• **PROBLEM REQUIREMENTS**
Write each line exactly, from the line that holds "right shoulder: (73, 56)" through the final line of the material, and no other line.

== Segment start ==

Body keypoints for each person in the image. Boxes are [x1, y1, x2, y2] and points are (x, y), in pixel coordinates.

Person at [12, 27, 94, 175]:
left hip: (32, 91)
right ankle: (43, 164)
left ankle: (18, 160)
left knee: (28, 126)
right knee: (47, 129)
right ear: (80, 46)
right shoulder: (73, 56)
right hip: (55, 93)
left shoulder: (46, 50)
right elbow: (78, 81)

== Segment end ==

• **EXERCISE OUTPUT**
right shoulder: (73, 56)
right hip: (55, 93)
left shoulder: (46, 50)
right elbow: (78, 81)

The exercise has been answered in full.